TASK INSTRUCTIONS → Format every line of text in the material as a JSON list of strings, with one string per line and no blank lines. Leave the pictures out of the answer.

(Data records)
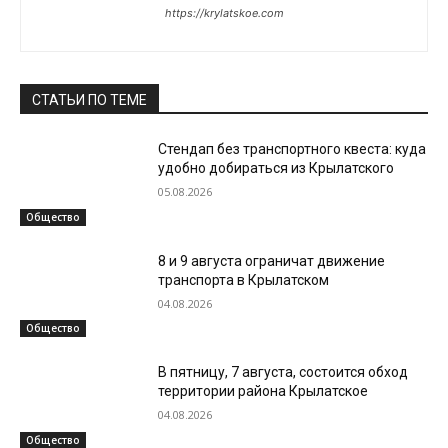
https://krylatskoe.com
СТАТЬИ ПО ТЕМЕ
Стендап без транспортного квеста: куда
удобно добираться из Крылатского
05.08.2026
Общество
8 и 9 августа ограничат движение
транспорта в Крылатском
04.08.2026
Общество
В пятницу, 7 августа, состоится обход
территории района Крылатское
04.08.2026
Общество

WRITTEN ANSWER →
[
  "https://krylatskoe.com",
  "СТАТЬИ ПО ТЕМЕ",
  "Стендап без транспортного квеста: куда",
  "удобно добираться из Крылатского",
  "05.08.2026",
  "Общество",
  "8 и 9 августа ограничат движение",
  "транспорта в Крылатском",
  "04.08.2026",
  "Общество",
  "В пятницу, 7 августа, состоится обход",
  "территории района Крылатское",
  "04.08.2026",
  "Общество"
]